Problem
Copy each line below as written, but skip the pictures.

──────────

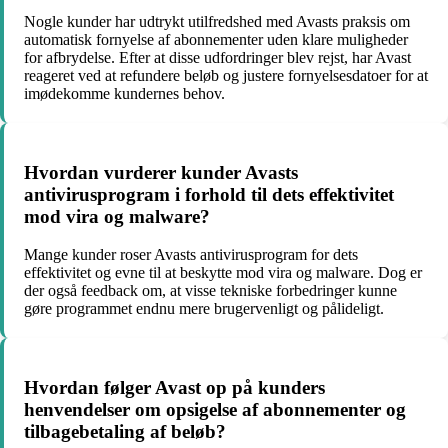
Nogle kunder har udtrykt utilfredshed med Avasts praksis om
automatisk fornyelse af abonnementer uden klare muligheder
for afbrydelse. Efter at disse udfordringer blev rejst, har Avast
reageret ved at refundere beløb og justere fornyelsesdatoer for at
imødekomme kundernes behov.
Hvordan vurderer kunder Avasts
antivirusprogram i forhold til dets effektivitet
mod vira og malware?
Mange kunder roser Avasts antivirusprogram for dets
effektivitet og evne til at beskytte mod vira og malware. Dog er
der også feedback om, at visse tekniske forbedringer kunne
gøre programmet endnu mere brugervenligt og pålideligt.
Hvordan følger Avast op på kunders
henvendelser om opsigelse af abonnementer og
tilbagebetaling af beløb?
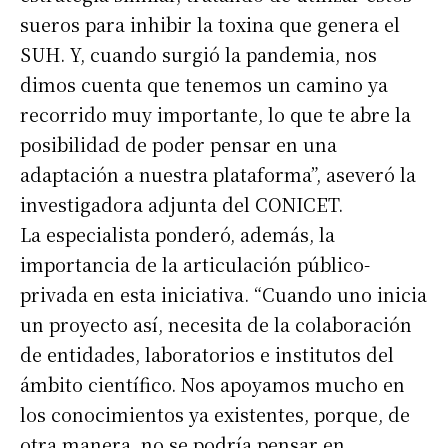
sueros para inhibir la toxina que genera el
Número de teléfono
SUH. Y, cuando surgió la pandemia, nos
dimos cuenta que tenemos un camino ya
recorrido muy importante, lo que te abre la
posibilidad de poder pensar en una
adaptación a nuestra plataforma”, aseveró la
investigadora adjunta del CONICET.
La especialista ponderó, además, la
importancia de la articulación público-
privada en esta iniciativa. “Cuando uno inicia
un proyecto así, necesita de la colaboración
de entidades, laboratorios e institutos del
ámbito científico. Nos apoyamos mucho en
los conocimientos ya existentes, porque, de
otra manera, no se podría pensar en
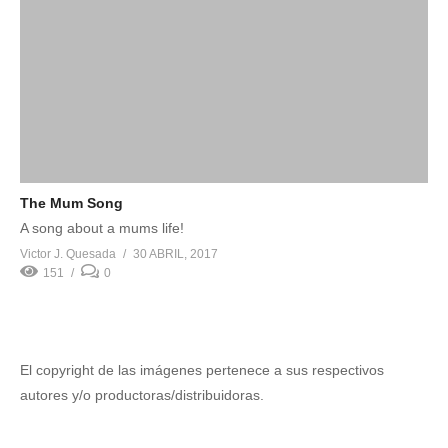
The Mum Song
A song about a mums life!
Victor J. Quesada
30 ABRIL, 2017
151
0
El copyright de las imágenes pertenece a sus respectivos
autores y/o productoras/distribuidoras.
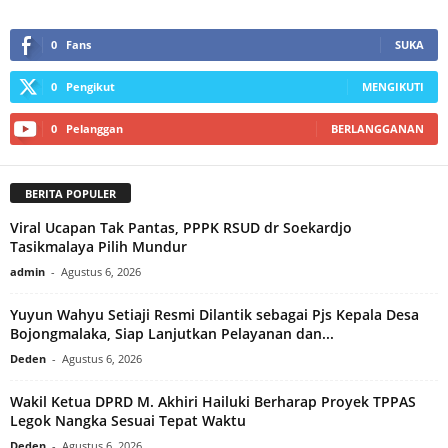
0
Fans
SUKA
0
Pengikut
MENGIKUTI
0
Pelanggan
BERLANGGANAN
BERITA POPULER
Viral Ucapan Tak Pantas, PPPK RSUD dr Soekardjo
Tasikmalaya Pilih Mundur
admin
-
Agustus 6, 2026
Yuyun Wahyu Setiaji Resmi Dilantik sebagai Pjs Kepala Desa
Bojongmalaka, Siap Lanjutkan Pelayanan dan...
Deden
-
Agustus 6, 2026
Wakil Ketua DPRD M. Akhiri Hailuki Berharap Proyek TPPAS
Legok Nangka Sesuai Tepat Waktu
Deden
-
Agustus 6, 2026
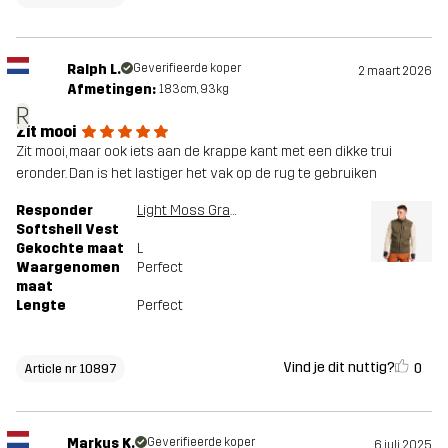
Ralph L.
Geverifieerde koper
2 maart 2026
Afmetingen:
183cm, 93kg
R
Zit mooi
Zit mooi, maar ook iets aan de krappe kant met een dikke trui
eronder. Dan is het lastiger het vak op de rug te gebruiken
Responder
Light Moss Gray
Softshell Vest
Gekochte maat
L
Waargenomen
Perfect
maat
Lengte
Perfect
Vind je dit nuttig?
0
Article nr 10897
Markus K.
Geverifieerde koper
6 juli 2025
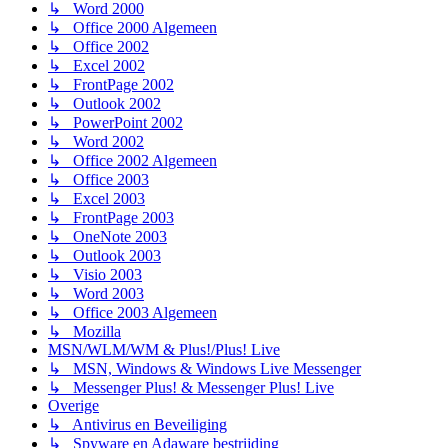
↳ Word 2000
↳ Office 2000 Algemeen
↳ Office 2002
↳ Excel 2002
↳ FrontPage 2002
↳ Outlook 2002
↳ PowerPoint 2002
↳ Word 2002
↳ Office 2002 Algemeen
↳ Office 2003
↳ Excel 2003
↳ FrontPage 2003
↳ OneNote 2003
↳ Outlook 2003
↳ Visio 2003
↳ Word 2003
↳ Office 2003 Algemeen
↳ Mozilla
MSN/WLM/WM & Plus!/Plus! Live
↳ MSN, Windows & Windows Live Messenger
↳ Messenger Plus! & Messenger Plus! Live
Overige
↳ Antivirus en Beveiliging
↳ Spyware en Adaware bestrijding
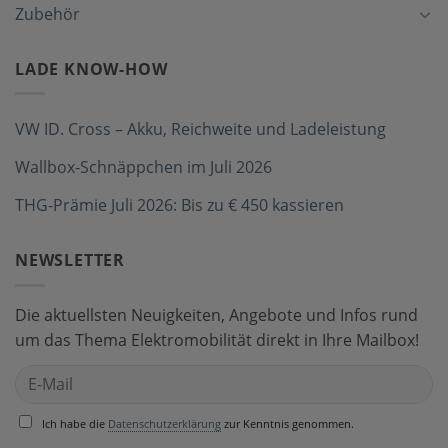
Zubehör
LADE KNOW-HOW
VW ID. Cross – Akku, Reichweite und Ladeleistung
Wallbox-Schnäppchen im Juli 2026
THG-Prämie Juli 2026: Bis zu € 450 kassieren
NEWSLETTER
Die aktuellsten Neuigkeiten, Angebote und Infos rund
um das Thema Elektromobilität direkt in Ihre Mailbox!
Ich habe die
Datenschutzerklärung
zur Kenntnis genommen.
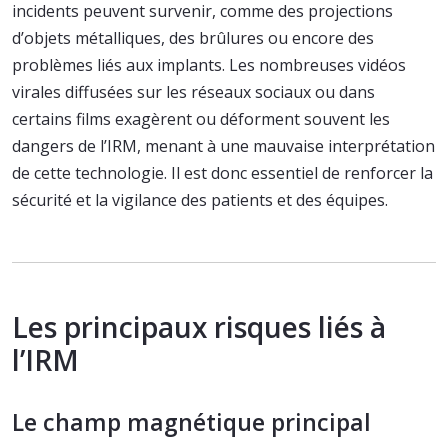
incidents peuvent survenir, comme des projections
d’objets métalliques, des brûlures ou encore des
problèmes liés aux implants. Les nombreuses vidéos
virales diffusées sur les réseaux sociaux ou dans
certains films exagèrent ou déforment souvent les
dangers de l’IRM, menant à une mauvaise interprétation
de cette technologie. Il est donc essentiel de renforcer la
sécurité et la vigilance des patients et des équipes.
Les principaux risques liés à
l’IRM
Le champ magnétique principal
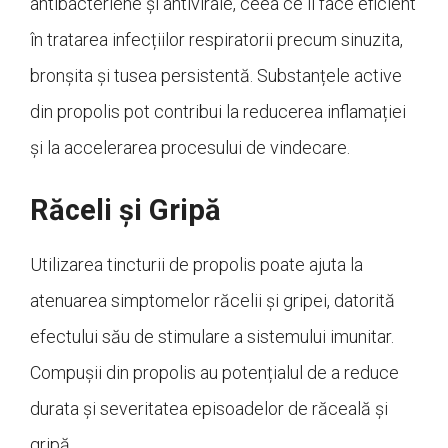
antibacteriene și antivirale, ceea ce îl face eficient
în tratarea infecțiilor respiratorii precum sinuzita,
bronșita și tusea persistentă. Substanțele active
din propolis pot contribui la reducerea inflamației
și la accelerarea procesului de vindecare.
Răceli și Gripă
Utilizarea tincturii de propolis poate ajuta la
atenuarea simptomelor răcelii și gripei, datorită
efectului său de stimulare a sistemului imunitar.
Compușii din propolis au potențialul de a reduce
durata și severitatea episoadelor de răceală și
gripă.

──────────

Response below
Nogle kunder har udtrykt utilfredshed med Avasts praksis om
automatisk fornyelse af abonnementer uden klare muligheder
for afbrydelse. Efter at disse udfordringer blev rejst, har Avast
reageret ved at refundere beløb og justere fornyelsesdatoer for at
imødekomme kundernes behov.
Hvordan vurderer kunder Avasts
antivirusprogram i forhold til dets effektivitet
mod vira og malware?
Mange kunder roser Avasts antivirusprogram for dets
effektivitet og evne til at beskytte mod vira og malware. Dog er
der også feedback om, at visse tekniske forbedringer kunne
gøre programmet endnu mere brugervenligt og pålideligt.
Hvordan følger Avast op på kunders
henvendelser om opsigelse af abonnementer og
tilbagebetaling af beløb?
sueros para inhibir la toxina que genera el
Número de teléfono
SUH. Y, cuando surgió la pandemia, nos
dimos cuenta que tenemos un camino ya
recorrido muy importante, lo que te abre la
posibilidad de poder pensar en una
adaptación a nuestra plataforma”, aseveró la
investigadora adjunta del CONICET.
La especialista ponderó, además, la
importancia de la articulación público-
privada en esta iniciativa. “Cuando uno inicia
un proyecto así, necesita de la colaboración
de entidades, laboratorios e institutos del
ámbito científico. Nos apoyamos mucho en
los conocimientos ya existentes, porque, de
otra manera, no se podría pensar en
The Mum Song
A song about a mums life!
Victor J. Quesada
30 ABRIL, 2017
151
0
El copyright de las imágenes pertenece a sus respectivos
autores y/o productoras/distribuidoras.
0
Fans
SUKA
0
Pengikut
MENGIKUTI
0
Pelanggan
BERLANGGANAN
BERITA POPULER
Viral Ucapan Tak Pantas, PPPK RSUD dr Soekardjo
Tasikmalaya Pilih Mundur
admin
-
Agustus 6, 2026
Yuyun Wahyu Setiaji Resmi Dilantik sebagai Pjs Kepala Desa
Bojongmalaka, Siap Lanjutkan Pelayanan dan...
Deden
-
Agustus 6, 2026
Wakil Ketua DPRD M. Akhiri Hailuki Berharap Proyek TPPAS
Legok Nangka Sesuai Tepat Waktu
Deden
-
Agustus 6, 2026
Ralph L.
Geverifieerde koper
2 maart 2026
Afmetingen:
183cm, 93kg
R
Zit mooi
Zit mooi, maar ook iets aan de krappe kant met een dikke trui
eronder. Dan is het lastiger het vak op de rug te gebruiken
Responder
Light Moss Gray
Softshell Vest
Gekochte maat
L
Waargenomen
Perfect
maat
Lengte
Perfect
Vind je dit nuttig?
0
Article nr 10897
Markus K.
Geverifieerde koper
6 juli 2025
↳ Word 2000
↳ Office 2000 Algemeen
↳ Office 2002
↳ Excel 2002
↳ FrontPage 2002
↳ Outlook 2002
↳ PowerPoint 2002
↳ Word 2002
↳ Office 2002 Algemeen
↳ Office 2003
↳ Excel 2003
↳ FrontPage 2003
↳ OneNote 2003
↳ Outlook 2003
↳ Visio 2003
↳ Word 2003
↳ Office 2003 Algemeen
↳ Mozilla
MSN/WLM/WM & Plus!/Plus! Live
↳ MSN, Windows & Windows Live Messenger
↳ Messenger Plus! & Messenger Plus! Live
Overige
↳ Antivirus en Beveiliging
↳ Spyware en Adaware bestrijding
Zubehör
LADE KNOW-HOW
VW ID. Cross – Akku, Reichweite und Ladeleistung
Wallbox-Schnäppchen im Juli 2026
THG-Prämie Juli 2026: Bis zu € 450 kassieren
NEWSLETTER
Die aktuellsten Neuigkeiten, Angebote und Infos rund
um das Thema Elektromobilität direkt in Ihre Mailbox!
Ich habe die
Datenschutzerklärung
zur Kenntnis genommen.
incidents peuvent survenir, comme des projections
d’objets métalliques, des brûlures ou encore des
problèmes liés aux implants. Les nombreuses vidéos
virales diffusées sur les réseaux sociaux ou dans
certains films exagèrent ou déforment souvent les
dangers de l’IRM, menant à une mauvaise interprétation
de cette technologie. Il est donc essentiel de renforcer la
sécurité et la vigilance des patients et des équipes.
Les principaux risques liés à
l’IRM
Le champ magnétique principal
antibacteriene și antivirale, ceea ce îl face eficient
în tratarea infecțiilor respiratorii precum sinuzita,
bronșita și tusea persistentă. Substanțele active
din propolis pot contribui la reducerea inflamației
și la accelerarea procesului de vindecare.
Răceli și Gripă
Utilizarea tincturii de propolis poate ajuta la
atenuarea simptomelor răcelii și gripei, datorită
efectului său de stimulare a sistemului imunitar.
Compușii din propolis au potențialul de a reduce
durata și severitatea episoadelor de răceală și
gripă.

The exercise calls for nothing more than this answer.